> Task brief
Copy out the lines starting with the line containing "common name: Pin-tailed whydah" and ending with the line containing "genus: Haemorhous", both of those included.
** Begin Material for the task **
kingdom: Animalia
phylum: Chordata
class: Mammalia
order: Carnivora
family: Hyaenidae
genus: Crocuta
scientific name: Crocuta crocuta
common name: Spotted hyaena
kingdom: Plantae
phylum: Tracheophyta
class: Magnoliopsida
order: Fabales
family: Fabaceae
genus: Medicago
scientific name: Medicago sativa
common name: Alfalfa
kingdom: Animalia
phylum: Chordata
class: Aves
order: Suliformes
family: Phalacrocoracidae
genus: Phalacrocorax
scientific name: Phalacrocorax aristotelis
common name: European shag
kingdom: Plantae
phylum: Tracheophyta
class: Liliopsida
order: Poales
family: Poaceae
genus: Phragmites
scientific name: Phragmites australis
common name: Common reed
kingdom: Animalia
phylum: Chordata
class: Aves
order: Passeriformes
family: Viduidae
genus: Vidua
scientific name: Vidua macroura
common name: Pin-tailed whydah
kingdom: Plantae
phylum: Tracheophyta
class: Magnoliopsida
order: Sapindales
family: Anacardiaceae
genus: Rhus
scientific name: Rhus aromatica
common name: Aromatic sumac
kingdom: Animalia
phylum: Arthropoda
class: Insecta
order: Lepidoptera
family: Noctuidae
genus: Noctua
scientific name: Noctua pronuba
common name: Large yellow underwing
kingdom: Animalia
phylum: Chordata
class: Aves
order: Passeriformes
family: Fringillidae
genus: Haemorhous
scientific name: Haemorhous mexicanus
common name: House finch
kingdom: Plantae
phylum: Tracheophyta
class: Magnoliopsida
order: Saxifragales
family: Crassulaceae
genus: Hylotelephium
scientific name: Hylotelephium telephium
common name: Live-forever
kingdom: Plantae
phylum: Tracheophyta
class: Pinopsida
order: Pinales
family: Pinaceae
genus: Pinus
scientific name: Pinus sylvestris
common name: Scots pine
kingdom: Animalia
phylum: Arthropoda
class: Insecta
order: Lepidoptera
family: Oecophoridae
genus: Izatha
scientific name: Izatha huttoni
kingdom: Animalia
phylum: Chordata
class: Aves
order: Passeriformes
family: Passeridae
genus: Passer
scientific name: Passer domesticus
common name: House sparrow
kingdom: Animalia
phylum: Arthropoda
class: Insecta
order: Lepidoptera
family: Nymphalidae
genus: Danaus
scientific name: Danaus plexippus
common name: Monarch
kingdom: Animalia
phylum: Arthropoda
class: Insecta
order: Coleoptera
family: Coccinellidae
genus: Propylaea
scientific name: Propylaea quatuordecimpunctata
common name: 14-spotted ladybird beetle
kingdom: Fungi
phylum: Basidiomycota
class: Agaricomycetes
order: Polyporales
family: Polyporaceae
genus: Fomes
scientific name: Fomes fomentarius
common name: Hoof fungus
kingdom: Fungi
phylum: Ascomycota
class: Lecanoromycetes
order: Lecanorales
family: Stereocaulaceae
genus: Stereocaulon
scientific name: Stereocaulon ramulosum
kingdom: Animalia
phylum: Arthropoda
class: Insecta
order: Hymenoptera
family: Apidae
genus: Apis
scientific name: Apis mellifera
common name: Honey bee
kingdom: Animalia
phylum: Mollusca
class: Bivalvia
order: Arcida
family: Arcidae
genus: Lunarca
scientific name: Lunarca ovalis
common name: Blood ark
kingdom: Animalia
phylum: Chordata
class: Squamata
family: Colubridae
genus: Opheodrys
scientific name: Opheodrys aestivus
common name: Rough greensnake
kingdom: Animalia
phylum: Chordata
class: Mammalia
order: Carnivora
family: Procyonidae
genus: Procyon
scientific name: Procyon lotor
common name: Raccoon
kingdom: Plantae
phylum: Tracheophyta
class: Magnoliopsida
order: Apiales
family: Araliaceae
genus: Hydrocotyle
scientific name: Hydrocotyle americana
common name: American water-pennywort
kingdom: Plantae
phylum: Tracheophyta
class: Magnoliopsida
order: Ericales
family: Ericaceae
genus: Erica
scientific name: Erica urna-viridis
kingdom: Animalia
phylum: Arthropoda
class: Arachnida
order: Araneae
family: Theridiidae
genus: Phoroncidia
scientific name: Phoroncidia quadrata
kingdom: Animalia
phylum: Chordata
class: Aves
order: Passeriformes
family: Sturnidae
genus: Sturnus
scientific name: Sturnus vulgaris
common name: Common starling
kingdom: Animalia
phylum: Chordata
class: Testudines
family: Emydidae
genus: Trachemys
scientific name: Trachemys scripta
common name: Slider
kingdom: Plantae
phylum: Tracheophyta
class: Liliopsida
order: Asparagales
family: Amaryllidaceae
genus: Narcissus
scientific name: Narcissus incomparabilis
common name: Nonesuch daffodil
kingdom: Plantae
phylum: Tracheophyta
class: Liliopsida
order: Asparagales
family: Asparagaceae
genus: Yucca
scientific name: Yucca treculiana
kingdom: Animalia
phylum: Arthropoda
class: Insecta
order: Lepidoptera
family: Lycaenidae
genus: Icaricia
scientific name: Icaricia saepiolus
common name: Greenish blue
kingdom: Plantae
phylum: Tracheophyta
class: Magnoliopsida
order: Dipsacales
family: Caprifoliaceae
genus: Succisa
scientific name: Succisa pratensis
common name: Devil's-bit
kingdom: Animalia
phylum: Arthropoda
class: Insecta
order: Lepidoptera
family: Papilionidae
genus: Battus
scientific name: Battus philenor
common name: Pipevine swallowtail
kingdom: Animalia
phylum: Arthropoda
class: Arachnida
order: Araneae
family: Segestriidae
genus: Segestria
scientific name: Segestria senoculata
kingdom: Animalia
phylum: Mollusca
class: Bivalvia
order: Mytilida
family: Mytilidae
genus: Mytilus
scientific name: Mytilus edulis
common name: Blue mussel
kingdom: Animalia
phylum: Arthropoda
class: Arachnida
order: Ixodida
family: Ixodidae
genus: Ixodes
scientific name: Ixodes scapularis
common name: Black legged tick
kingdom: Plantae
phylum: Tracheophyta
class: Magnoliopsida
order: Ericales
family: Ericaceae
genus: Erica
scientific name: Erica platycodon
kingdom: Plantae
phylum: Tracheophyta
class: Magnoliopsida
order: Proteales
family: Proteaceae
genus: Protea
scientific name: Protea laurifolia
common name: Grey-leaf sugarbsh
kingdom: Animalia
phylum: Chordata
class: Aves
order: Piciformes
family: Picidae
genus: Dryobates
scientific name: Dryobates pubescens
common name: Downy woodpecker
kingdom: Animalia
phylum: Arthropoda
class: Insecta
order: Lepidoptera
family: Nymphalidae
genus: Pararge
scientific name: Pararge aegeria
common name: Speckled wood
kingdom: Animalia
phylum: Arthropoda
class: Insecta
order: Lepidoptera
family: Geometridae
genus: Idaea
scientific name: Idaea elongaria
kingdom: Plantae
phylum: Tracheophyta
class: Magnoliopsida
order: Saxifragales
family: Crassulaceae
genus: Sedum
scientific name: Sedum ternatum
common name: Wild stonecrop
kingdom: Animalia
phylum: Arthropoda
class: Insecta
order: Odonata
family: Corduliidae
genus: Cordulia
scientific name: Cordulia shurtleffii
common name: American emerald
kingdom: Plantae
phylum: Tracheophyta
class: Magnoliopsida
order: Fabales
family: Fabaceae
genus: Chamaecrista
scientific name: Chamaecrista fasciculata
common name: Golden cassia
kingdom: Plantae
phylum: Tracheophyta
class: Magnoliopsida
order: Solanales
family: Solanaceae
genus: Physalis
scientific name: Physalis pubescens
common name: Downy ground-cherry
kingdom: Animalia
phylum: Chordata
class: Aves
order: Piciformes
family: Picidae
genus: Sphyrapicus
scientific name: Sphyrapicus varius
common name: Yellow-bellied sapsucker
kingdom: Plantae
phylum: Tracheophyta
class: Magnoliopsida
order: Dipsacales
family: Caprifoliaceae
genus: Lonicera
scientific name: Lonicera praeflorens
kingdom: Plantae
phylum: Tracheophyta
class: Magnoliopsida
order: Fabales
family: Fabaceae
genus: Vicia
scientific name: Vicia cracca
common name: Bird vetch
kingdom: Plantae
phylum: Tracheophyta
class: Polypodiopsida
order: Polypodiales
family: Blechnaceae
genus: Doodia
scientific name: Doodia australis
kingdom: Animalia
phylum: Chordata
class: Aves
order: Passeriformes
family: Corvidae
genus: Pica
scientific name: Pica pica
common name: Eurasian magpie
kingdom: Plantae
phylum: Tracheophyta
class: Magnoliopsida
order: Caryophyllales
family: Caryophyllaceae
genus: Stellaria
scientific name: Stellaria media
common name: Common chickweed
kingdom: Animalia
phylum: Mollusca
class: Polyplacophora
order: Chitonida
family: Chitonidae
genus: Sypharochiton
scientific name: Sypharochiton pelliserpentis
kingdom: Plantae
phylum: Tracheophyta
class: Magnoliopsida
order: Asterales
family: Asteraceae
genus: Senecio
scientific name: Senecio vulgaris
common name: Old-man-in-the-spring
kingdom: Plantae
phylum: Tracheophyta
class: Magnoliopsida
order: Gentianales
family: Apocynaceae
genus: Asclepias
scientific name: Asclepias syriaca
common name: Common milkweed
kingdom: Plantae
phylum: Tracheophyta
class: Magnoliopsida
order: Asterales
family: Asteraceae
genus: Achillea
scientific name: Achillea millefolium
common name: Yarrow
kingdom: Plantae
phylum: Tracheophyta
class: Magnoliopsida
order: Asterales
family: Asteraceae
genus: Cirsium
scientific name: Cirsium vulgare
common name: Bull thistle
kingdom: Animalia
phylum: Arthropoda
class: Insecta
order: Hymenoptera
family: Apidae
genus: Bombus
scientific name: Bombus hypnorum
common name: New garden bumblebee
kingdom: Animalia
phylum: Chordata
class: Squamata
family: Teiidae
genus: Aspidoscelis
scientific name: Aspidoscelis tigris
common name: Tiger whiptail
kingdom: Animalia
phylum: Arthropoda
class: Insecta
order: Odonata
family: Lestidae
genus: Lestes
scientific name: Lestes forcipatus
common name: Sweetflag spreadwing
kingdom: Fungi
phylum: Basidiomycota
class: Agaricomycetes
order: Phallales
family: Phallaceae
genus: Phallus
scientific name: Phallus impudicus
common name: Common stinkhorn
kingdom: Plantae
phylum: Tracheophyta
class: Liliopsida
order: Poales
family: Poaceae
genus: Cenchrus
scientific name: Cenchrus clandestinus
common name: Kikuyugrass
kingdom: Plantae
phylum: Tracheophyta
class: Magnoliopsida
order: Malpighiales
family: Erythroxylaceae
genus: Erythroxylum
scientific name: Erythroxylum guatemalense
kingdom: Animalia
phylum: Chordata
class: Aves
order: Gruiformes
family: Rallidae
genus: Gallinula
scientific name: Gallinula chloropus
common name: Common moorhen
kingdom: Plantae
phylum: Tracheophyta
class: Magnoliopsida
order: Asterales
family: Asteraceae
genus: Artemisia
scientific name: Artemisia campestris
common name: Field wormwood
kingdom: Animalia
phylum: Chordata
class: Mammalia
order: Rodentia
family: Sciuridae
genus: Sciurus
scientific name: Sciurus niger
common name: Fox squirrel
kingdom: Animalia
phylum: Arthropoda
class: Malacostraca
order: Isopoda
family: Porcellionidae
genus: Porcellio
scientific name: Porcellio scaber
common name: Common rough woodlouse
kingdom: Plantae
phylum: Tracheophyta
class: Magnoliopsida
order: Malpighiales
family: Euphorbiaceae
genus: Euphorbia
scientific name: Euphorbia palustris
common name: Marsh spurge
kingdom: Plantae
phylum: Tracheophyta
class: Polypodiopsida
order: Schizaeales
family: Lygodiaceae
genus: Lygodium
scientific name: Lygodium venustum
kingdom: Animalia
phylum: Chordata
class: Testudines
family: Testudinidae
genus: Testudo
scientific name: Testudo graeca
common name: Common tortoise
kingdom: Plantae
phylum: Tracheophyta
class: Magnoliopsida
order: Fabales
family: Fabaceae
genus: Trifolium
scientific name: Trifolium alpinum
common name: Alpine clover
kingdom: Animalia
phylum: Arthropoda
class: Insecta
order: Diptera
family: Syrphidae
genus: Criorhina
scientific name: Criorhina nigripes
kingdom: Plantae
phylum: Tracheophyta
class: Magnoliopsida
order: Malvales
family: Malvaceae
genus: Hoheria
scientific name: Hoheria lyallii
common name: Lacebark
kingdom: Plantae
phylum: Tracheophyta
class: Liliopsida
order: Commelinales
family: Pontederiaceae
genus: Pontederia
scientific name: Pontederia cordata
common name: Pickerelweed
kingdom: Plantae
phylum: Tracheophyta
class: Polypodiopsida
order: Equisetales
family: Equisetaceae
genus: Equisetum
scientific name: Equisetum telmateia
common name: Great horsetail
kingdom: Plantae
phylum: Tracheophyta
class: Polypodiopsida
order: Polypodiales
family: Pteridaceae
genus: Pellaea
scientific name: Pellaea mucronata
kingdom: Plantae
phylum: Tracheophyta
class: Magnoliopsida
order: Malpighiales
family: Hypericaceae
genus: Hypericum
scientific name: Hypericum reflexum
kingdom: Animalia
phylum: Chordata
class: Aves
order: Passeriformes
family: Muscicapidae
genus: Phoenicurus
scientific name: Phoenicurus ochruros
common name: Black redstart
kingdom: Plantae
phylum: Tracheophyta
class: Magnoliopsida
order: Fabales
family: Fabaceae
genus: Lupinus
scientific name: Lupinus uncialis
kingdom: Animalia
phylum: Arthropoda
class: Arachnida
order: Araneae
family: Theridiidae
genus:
** End Material for the task **
> Output for this exercise
common name: Pin-tailed whydah
kingdom: Plantae
phylum: Tracheophyta
class: Magnoliopsida
order: Sapindales
family: Anacardiaceae
genus: Rhus
scientific name: Rhus aromatica
common name: Aromatic sumac
kingdom: Animalia
phylum: Arthropoda
class: Insecta
order: Lepidoptera
family: Noctuidae
genus: Noctua
scientific name: Noctua pronuba
common name: Large yellow underwing
kingdom: Animalia
phylum: Chordata
class: Aves
order: Passeriformes
family: Fringillidae
genus: Haemorhous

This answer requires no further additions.